▸ **EXERCISES**
A) From the NOAA computing passage, reproduce the text starting at "Extension of the" and ending at "North American sector.".
B) In the NOAA computing passage, turn the paragraph that begins "Increasingly sophisticated representations of Nature" into a short bulleted list that keeps its main facts.
----- PAGE EXCERPT -----
NOAA’s mission requirements will likely continue to expand as they have over the past decade, requiring additional HPC capacity. Increased numerical resolution, increasingly complex models that capture the realism of the Earth System processes and interactions, and the use of ensembles to better quantify uncertainty are needed for these requirements, and all require significantly enhanced HPC capabilities. These will also require new approaches in data management, transmission, and storage.
Increased Resolution
Greater accuracy and detail are achieved by increasing the horizontal and vertical resolution of the models used in NOAA’s prediction systems. High-resolution (3-10 km) ocean models are critical for support of coastal inundation and marine safety, the assimilation of ocean observations for more accurate predictions with quantified uncertainty, the delivery of seasonal-to-decadal predictions, and for coastal climate applications such as vulnerabilities to storm surge in a changing climate. A WoF system, consisting of a 3 km large-domain nest and 1 km local nests increases computation requirements up to 200 times. High resolution nested coastal ocean models are needed to predict local oceanographic conditions to support marine transportation, ecological forecasting, and coastal management issues.
The next generation global weather prediction system is estimated to run at horizontal resolutions of 3-10 km, with more accurate representation of physical processes, non-hydrostatic dynamics, high resolution nests for local prediction and advanced data assimilation techniques. Such weather-resolving regional models embedded in coarse resolution (15km) global models will be used to examine the impact of climate variability and change on the distribution and frequency of severe weather and other extremes.
Extension of the atmospheric model top along with increased vertical resolution are needed to capture the intricacies of vertical processes from the surface through the boundary layer into the troposphere, stratosphere, and mesosphere. With these extensions, we can accurately capture processes, such as convection, turbulence and the Madden Julian Oscillation (MJO), and troposphere-stratosphere interactions related to the Quasi-Biennial Oscillation (QBO), North Atlantic Oscillation (NAO), and the Arctic Oscillation (AO), for more accurate intraseasonal to interannual climate predictions particularly for the North American sector.
These are computationally expensive propositions. Each doubling in horizontal resolution requires eight times the computational capacity to complete the model prediction of a given duration in the same amount of time. Extending models toward the upper boundary of the atmosphere with increased vertical resolution requires four to eight times the computational capacity needed for today’s models
Capturing complexity in the Earth System
Increasingly sophisticated representations of Nature in NOAA models require additional computational capacity. For example, fully interactive chemistry and aerosols in high-resolution coupled models are needed to better understand and predict the regional impact of pollution, ocean acidification, the recovery of the stratospheric ozone layer and, in particular, the ozone holes, and the impact of aerosols on climate. Advanced numerical representations of aerosol and cloud physics, including aerosol-cloud interactions will enable better understanding of the interactions between cloud processes, convection, radiation, and dynamics and their impact on physical climate feedbacks and sensitivity. The addition of atmospheric chemistry and biogeochemistry including land-atmosphere interactions, aerosols, and cloud physics increases the computational requirement by about a factor of three.
----- INFORMATION GIVEN -----
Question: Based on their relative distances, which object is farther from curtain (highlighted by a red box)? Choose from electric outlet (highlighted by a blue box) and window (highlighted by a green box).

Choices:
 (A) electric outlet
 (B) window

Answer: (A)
-----
----- INFORMATION GIVEN -----
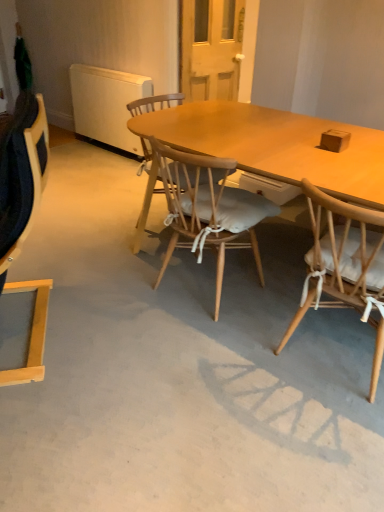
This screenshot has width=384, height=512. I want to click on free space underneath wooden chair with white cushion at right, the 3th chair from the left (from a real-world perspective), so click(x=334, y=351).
-----
▸ **OUTPUTS IN ORDER**
A)
Extension of the atmospheric model top along with increased vertical resolution are needed to capture the intricacies of vertical processes from the surface through the boundary layer into the troposphere, stratosphere, and mesosphere. With these extensions, we can accurately capture processes, such as convection, turbulence and the Madden Julian Oscillation (MJO), and troposphere-stratosphere interactions related to the Quasi-Biennial Oscillation (QBO), North Atlantic Oscillation (NAO), and the Arctic Oscillation (AO), for more accurate intraseasonal to interannual climate predictions particularly for the North American sector.

B)
- More sophisticated representations of Nature in NOAA models require more computational capacity.
- Fully interactive chemistry and aerosols in high-resolution coupled models are needed to better understand and predict:
  - the regional impact of pollution
  - ocean acidification
  - the recovery of the stratospheric ozone layer, especially the ozone holes
  - the impact of aerosols on climate
- Advanced aerosol and cloud physics, including aerosol-cloud interactions, will improve understanding of:
  - how cloud processes, convection, radiation, and dynamics interact
  - how these interactions affect physical climate feedbacks and sensitivity
- Adding atmospheric chemistry and biogeochemistry roughly triples the computational requirement. This includes land-atmosphere interactions, aerosols, and cloud physics.